(Extract provided begins)

This package includes:
- wrappers for English USAS patterns (Piao et al. 2016) adapted from https://github.com/UCREL/Multilingual-USAS,
- wrappers around Biber register features, incorporating code from https://github.com/mshakirDr/MFTE (Le Foll and Shaki, 2023).
- wrappers around arguing features (Somoasundaran et al.) (2007).

### Visualizing the UCREL Semantic Analysis System (USAS)

The UCREL Semantic Analysis System (or USAS) [(Piao et al., 2015)](http://www.lrec-conf.org/proceedings/lrec2016/pdf/257_Paper.pdf) uses a set of lexico syntactic patterns to assign
word-part-of-speech pairs and multi-word lexico-syntactic patterns to a hierarchy of semantic tags. Note that
the use of this feature invokes the
["Attribution-NonCommercial-ShareAlike 4.0 International" (CC BY-NC-SA 4.0)](https://creativecommons.org/licenses/by-nc-sa/4.0/)
License.

474 semantic tags, arranged hierarchically, are tagged using the patterns. See
[the USAS Guide](https://ucrel.lancs.ac.uk/usas/usas_guide.pdf) for an overview of the tag schema.

(Extract provided ends)
(Data records begins)

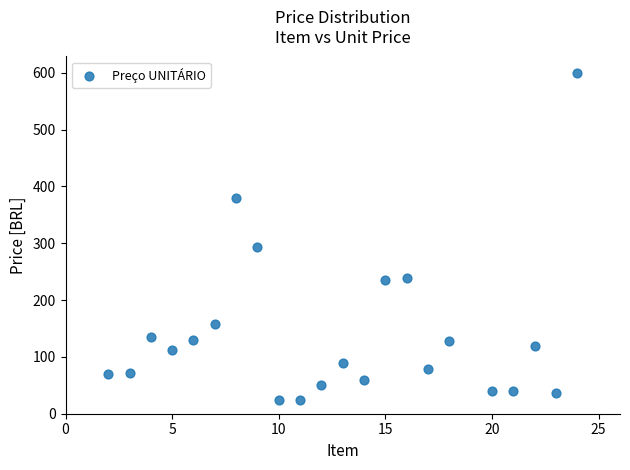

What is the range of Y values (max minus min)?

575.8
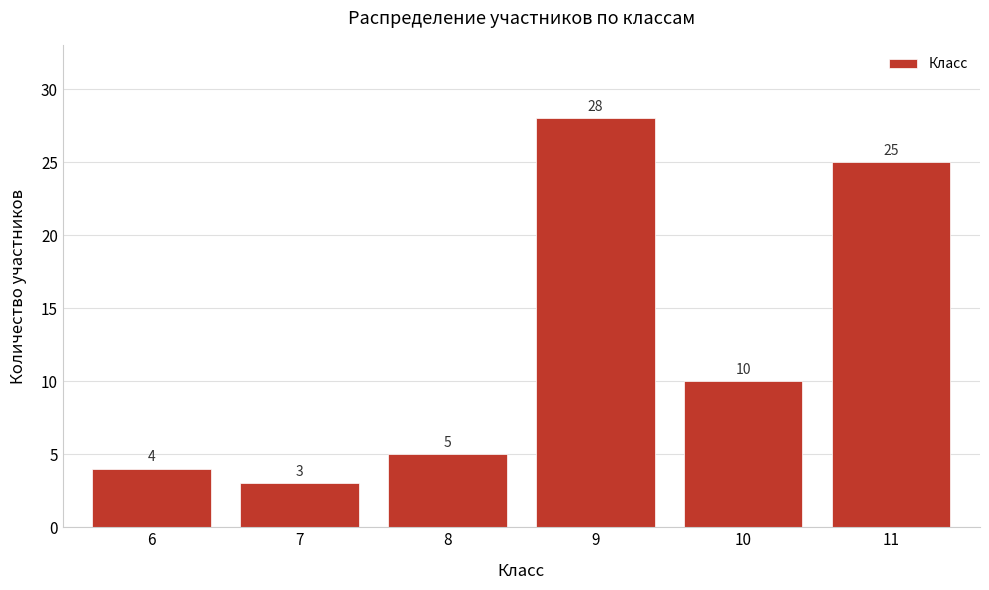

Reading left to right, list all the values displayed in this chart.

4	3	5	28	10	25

(Data records ends)
(Data records begins)

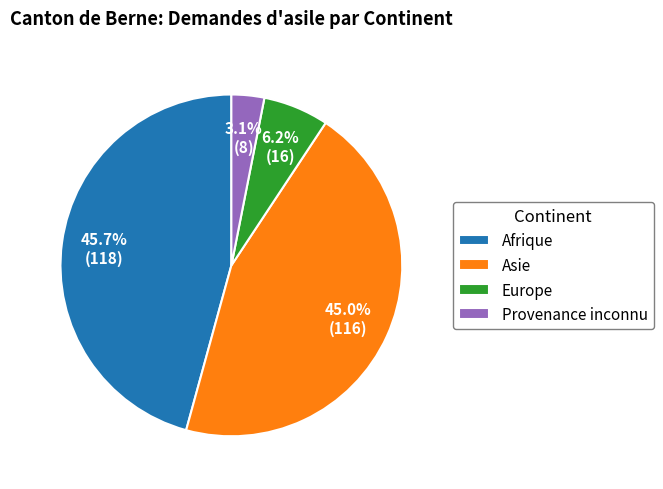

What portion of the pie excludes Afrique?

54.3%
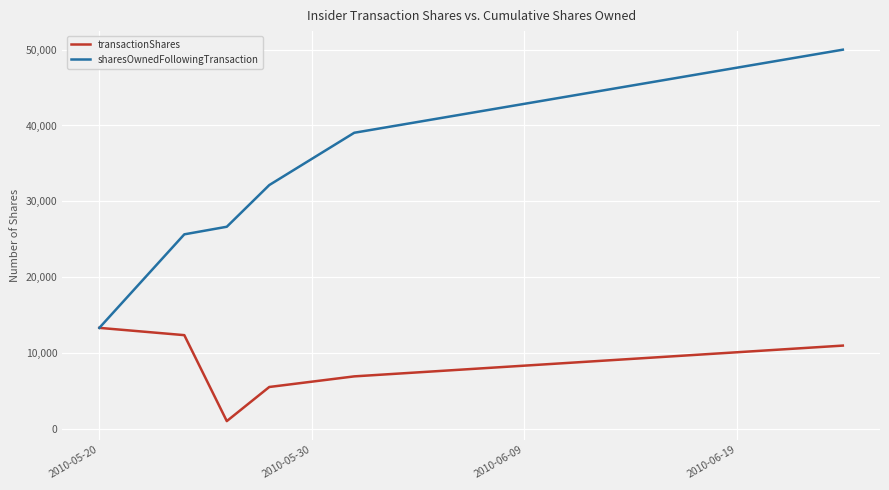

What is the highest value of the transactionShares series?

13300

(Data records ends)
(Data records begins)

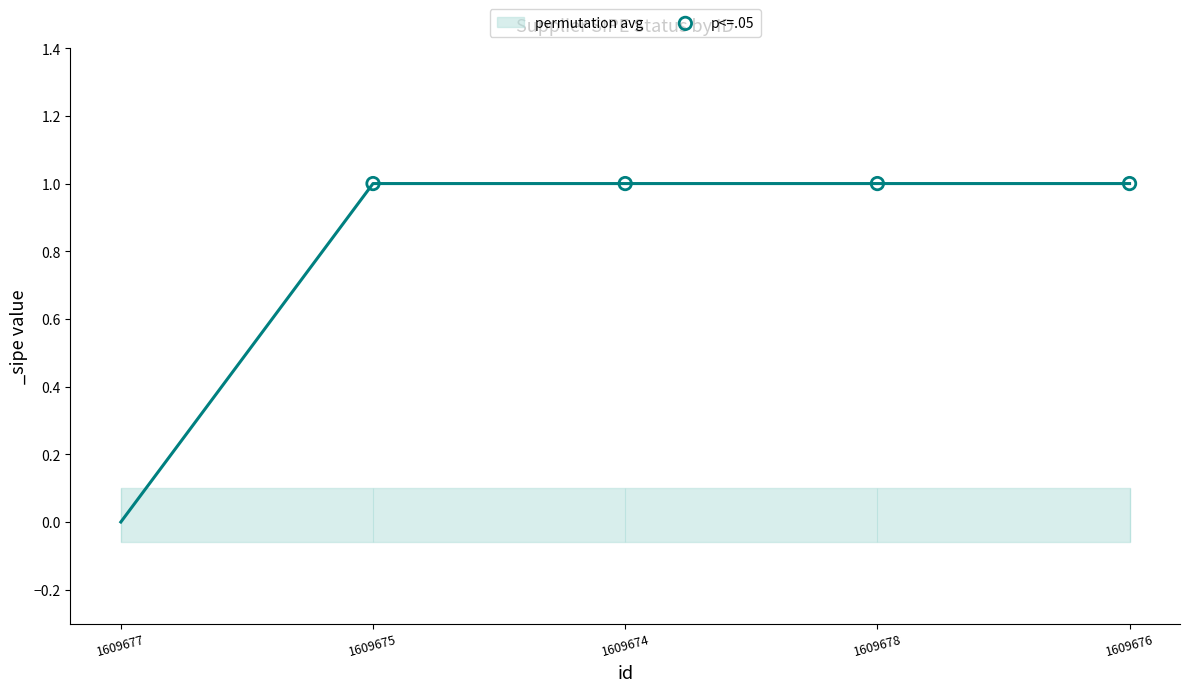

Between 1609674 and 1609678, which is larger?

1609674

(Data records ends)

_Directive A_
Put this sentence from the USAS package extract into Spanish: "474 semantic tags, arranged hierarchically, are tagged using the patterns."
_Directive B_
Resume the USAS package extract, picking up after its final sentence.

_Answer area A_
474 etiquetas semánticas, organizadas jerárquicamente, se asignan mediante los patrones.

_Answer area B_
The categories are organized into four
tiers and are coded by an initial letter followed by three arabic numerals. I refer to tier 0, referring to most
general tags containing no arabic numeral tier numbers,
such as "A" ("General & Abstract Terms") or "B" ("The Body & the Individual"), to 3, the most specific tag,
containing three arabic numerals-- for example, "A1.5.2" ("Usefulness"). Note that tiers 2 and 3 include tags from
tiers 1 and 2 which do not contain any more specific categories.

By tier, the qualifying tag counts are:

| Tier | Count |
|------|------:|
| 0 | 21 |
| 1 | 199 |
| 2 | 419 |
| 3 | 474 |

The USAS tagger produces an `OffsetCorpus`, which stores character offsets of USAS semantic tags so that, when a
tag is clicked in the Scattertext interface, the surface forms of each tag's patterns will appear in contexts.

Under the hood, the English USAS data is stored in 'scattertext/data/enusaspats.json.gz' as spaCy
EntityRuler patterns. The semantic tag ids are cross-referenced to the tag names present in
'scattertext/data/en_usas_subcategories.tsv.gz'. I have made some corrections to the patterns file (originally from
the [[Multilingual-USAS Github repo]](https://github.com/UCREL/Multilingual-USAS/blob/master/English/mwe-en.tsv)).
A spaCy model, which needs to include POS tagging, is passed to the `USASOffsetGetter`. Using a larger model will
likely result in better performance and definitely take longer to execute.

We plot tier 1 semantic tags on the political Convention corpus, with the x-axis representing
the tag frequency dense rank and the y-axis the Hedge's $g$ effect size.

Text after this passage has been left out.